• Detecting cuts/shot changes in video
  • Example Usage
  • More detail
  • Implementation details
• UNCOMPRESSED FRAME FORMAT

Detecting cuts/shot changes in video

DetectShotChanges takes in (framenumber, videoframe) tuples on its "inbox" inbox and attempts to detect where shot changes have probably occurred in the sequence. When it thinks one has ocurred, a (framenumber, confidencevalue) tuple is sent out of the "outbox" outbox.

Example Usage

Reading in a video in uncompressed YUV4MPEG file format, and outputting the frame numbers (and confidence values) where cuts probably occur:

Pipeline( RateControlledFileReader(..)
          YUV4MPEGToFrame(),
          TagWithSequenceNumber(),      # pair up frames with a frame number
          DetectShotChanges(threshold=0.85),
          ConsoleEchoer(),
        ).run()

Expect output like this:

(17, 0.885)(18, 0.912)(56, 0.91922)(212, 0.818)(213, 0.825)(214, 0.904) ...

More detail

Send (frame-number, video-frame) tuples to this component's "inbox" inbox and (frame-number, confidence-value) tuples will be sent out of the "outbox" outbox whenever it thinks a cut has occurred.

Frames must be in a YUV format. See below for details. Frame numbers need not necessarily be sequential; but they must be unique! If they are not, then it is your own fault when you can't match up detected shot changes to actual video frames!

Internally, the cut detector calculates a 'confidence' value representing how likely that a shot change has occurred. At initialisation you set a threshold value - if the confidence value reaches or exceeds this threshold, then a cut is deemed to have taken place, and output will be generated.

How do you choose a threshold? It is a rather inexact science (as is the subjective decision of whether something consitutes a shot change!) - you really need to get a feel for it experimentally. As a rough guide, values between 0.8 and 0.9 are usually reasonable, depending on the type of video material.

Because of the necessary signal processing, this component has a delay of several frames of data through it before you will get output. It therefore will not necessarily detect cuts in the first 15 frames or so of a sequence sent to it. Neither will it generate any output for the last 15 frames or so - they will never make it through the internal signal processing.

Send a producerFinished() or shutdownMicroprocess() message to this component's "control" inbox and it will immediately terminate. It will also forward on the message out of its "signal" outbox.

Implementation details

The algorithm used is based on a simple "mean absolute difference" between pixels of one frame and the next; with some signal processing on the resulting stream of frame-to-frame difference values, to detect a spike possibly indicating a shot change.

The algorithm is courtesy of Jim Easterbrook of BBC Research. It is also available in its own right as an independent open source library here.

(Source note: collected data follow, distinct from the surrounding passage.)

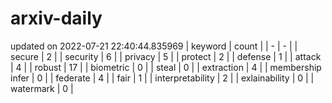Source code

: # arxiv-daily
updated on 2022-07-21 22:40:44.835969
| keyword | count |
| - | - |
| secure | 2 |
| security | 6 |
| privacy | 5 |
| protect | 2 |
| defense | 1 |
| attack | 4 |
| robust | 17 |
| biometric | 0 |
| steal | 0 |
| extraction | 4 |
| membership infer | 0 |
| federate | 4 |
| fair | 1 |
| interpretability | 2 |
| exlainability | 0 |
| watermark | 0 |
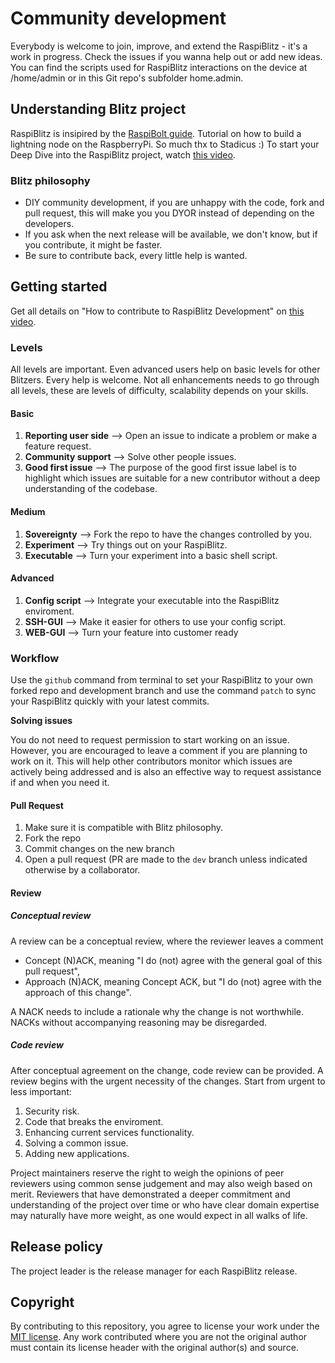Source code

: # Community development
Everybody is welcome to join, improve, and extend the RaspiBlitz - it's a work in progress. Check the issues if you wanna help out or add new ideas. You can find the scripts used for RaspiBlitz interactions on the device at /home/admin or in this Git repo's subfolder home.admin.

## Understanding Blitz project
RaspiBlitz is insipired by the [RaspiBolt guide](https://stadicus.github.io/RaspiBolt/). Tutorial on how to build a lightning node on the RaspberryPi. So much thx to Stadicus :)
To start your Deep Dive into the RaspiBlitz project, watch [this video](https://www.youtube.com/watch?v=QXUGg45CWLo).

### Blitz philosophy

* DIY community development, if you are unhappy with the code, fork and pull request, this will make you you DYOR instead of depending on the developers.
* If you ask when the next release will be available, we don't know, but if you contribute, it might be faster.
* Be sure to contribute back, every little help is wanted.

## Getting started
Get all details on "How to contribute to RaspiBlitz Development" on [this video](https://www.youtube.com/watch?v=ZVtZepV3OfM).

### Levels
All levels are important. Even advanced users help on basic levels for other Blitzers. Every help is welcome.
Not all enhancements needs to go through all levels, these are levels of difficulty, scalability depends on your skills.

#### Basic
1. **Reporting user side** --> Open an issue to indicate a problem or make a feature request.
1. **Community support** --> Solve other people issues.
1. **Good first issue** --> The purpose of the good first issue label is to highlight which issues are suitable for a new contributor without a deep understanding of the codebase.

#### Medium
1. **Sovereignty** --> Fork the repo to have the changes controlled by you.
1. **Experiment** --> Try things out on your RaspiBlitz.
1. **Executable** --> Turn your experiment into a basic shell script.

#### Advanced
1. **Config script** --> Integrate your executable into the RaspiBlitz enviroment.
1. **SSH-GUI** --> Make it easier for others to use your config script.
1. **WEB-GUI** --> Turn your feature into customer ready

### Workflow

Use the `github` command from terminal to set your RaspiBlitz to your own forked repo and development branch and use the command `patch` to sync your RaspiBlitz quickly with your latest commits. 

**Solving issues**

You do not need to request permission to start working on an issue. However,
you are encouraged to leave a comment if you are planning to work on it. This
will help other contributors monitor which issues are actively being addressed
and is also an effective way to request assistance if and when you need it.

#### Pull Request

1. Make sure it is compatible with Blitz philosophy.
1. Fork the repo
1. Commit changes on the new branch
1. Open a pull request (PR are made to the `dev` branch unless indicated otherwise by a collaborator.

#### Review

##### Conceptual review

A review can be a conceptual review, where the reviewer leaves a comment

* Concept (N)ACK, meaning "I do (not) agree with the general goal of this pull
request",
* Approach (N)ACK, meaning Concept ACK, but "I do (not) agree with the
approach of this change".

A NACK needs to include a rationale why the change is not worthwhile.
NACKs without accompanying reasoning may be disregarded.

##### Code review 

After conceptual agreement on the change, code review can be provided. A review begins with the urgent necessity of the changes.
Start from urgent to less important:
1. Security risk.
1. Code that breaks the enviroment.
1. Enhancing current services functionality.
1. Solving a common issue.
1. Adding new applications.

Project maintainers reserve the right to weigh the opinions of peer reviewers using common sense judgement and may also weigh based on merit.
Reviewers that have demonstrated a deeper commitment and understanding of the project over time or who have clear domain expertise may naturally have more weight, as one would expect in all walks of life.

## Release policy
The project leader is the release manager for each RaspiBlitz release.

## Copyright
By contributing to this repository, you agree to license your work under the [MIT license](https://github.com/rootzoll/raspiblitz/blob/master/LICENSE).
Any work contributed where you are not the original author must contain its license header with the original author(s) and source.
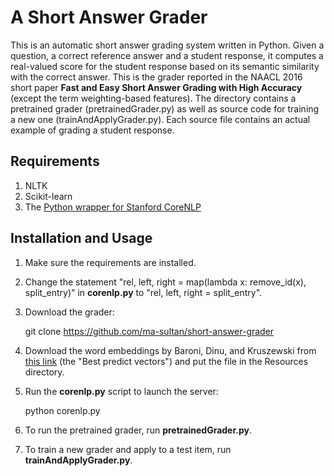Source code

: # A Short Answer Grader

This is an automatic short answer grading system written in Python. Given a question, a correct reference answer and a student response, it computes a real-valued score for the student response based on its semantic similarity with the correct answer. This is the grader reported in the NAACL 2016 short paper **Fast and Easy Short Answer Grading with High Accuracy** (except the term weighting-based features). The directory contains a pretrained grader (pretrainedGrader.py) as well as source code for training a new one (trainAndApplyGrader.py). Each source file contains an actual example of grading a student response.

## Requirements

1) NLTK
2) Scikit-learn
3) The [Python wrapper for Stanford CoreNLP](https://github.com/dasmith/stanford-corenlp-python)

## Installation and Usage
1) Make sure the requirements are installed.
2) Change the statement "rel, left, right = map(lambda x: remove_id(x), split_entry)" in **corenlp.py** to "rel, left, right = split_entry".
3) Download the grader:  

	  git clone https://github.com/ma-sultan/short-answer-grader
4) Download the word embeddings by Baroni, Dinu, and Kruszewski from [this link](http://clic.cimec.unitn.it/composes/semantic-vectors.html) (the "Best predict vectors") and put the file in the Resources directory.
5) Run the **corenlp.py** script to launch the server:  

	  python corenlp.py
6) To run the pretrained grader, run **pretrainedGrader.py**.
7) To train a new grader and apply to a test item, run **trainAndApplyGrader.py**.
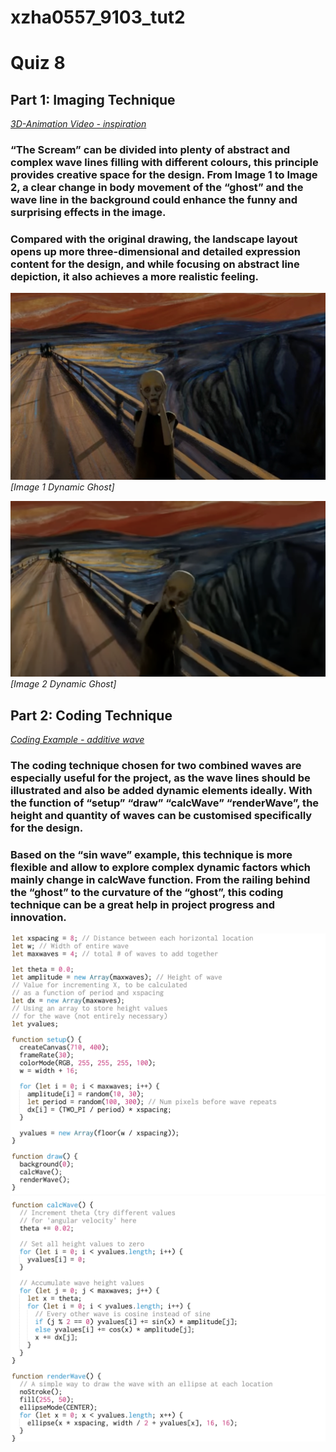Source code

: # xzha0557_9103_tut2

# Quiz 8

## Part 1: Imaging Technique
*[3D-Animation Video - inspiration](https://www.youtube.com/watch?v=nPCD7OciF7A)* 

### “The Scream” can be divided into plenty of abstract and complex wave lines filling with different colours, this principle provides creative space for the design.  From Image 1 to Image 2, a clear change in body movement of the “ghost” and the wave line in the background could enhance the funny and surprising effects in the image. 

### Compared with the original drawing, the landscape layout opens up more three-dimensional and detailed expression content for the design, and while focusing on abstract line depiction, it also achieves a more realistic feeling. 

![Image 1 Dynamic Ghost](https://github.com/SilenceSinger/xzha0557_9103_tut2/blob/25cbc4c2d15ae139d04b33573b44e9f2f71bc307/readmeImages/Image%201%20Dynamic%20Ghost.jpg)
*[Image 1 Dynamic Ghost]* 

![Image 2 Dynamic Ghost](https://github.com/SilenceSinger/xzha0557_9103_tut2/blob/dd1563703271c3071be598699852fc0a3631aaec/readmeImages/Image%202%20Dynamic%20Ghost.png)
*[Image 2 Dynamic Ghost]* 

## Part 2: Coding Technique
*[Coding Example - additive wave](https://p5js.org/examples/math-additive-wave.html)*

### The coding technique chosen for two combined waves are especially useful for the project, as the wave lines should be illustrated and also be added dynamic elements ideally. With the function of “setup” “draw” “calcWave” “renderWave”, the height and quantity of waves can be customised specifically for the design. 

### Based on the “sin wave” example, this technique is more flexible and allow to explore complex dynamic factors which mainly change in calcWave function. From the railing behind the “ghost” to the curvature of the “ghost”, this coding technique can be a great help in project progress and innovation.

![Image 3 Additive Wave 1](https://github.com/SilenceSinger/xzha0557_9103_tut2/blob/dd1563703271c3071be598699852fc0a3631aaec/readmeImages/additive%20wave%201.png)
![Image 4 Additive Wave 2](https://github.com/SilenceSinger/xzha0557_9103_tut2/blob/dd1563703271c3071be598699852fc0a3631aaec/readmeImages/additive%20wave%202.png)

As signal processing is done on the confidence values internally to emphasise spikes - which are likely to indicate a sudden increase in the level of change from one frame to the next - a conseuqence is that this component internally buffers inter-frame difference values for several frames, resulting in a delay of about 15 frames through this component. This is the reason why it is necessary to pair up video frames with a frame number, otherwise you cannot guarantee being able to match up the resulting detected cuts with the actual frame where they took place!

The change detection algorithm only looks at the Y (luminance) data in the video frame.

UNCOMPRESSED FRAME FORMAT

A frame is a dictionary data structure. It must, for this component, at minimum contain a key "yuv" that returns a tuple containing (y_data, u_data, v_data).

Any other entries are ignored.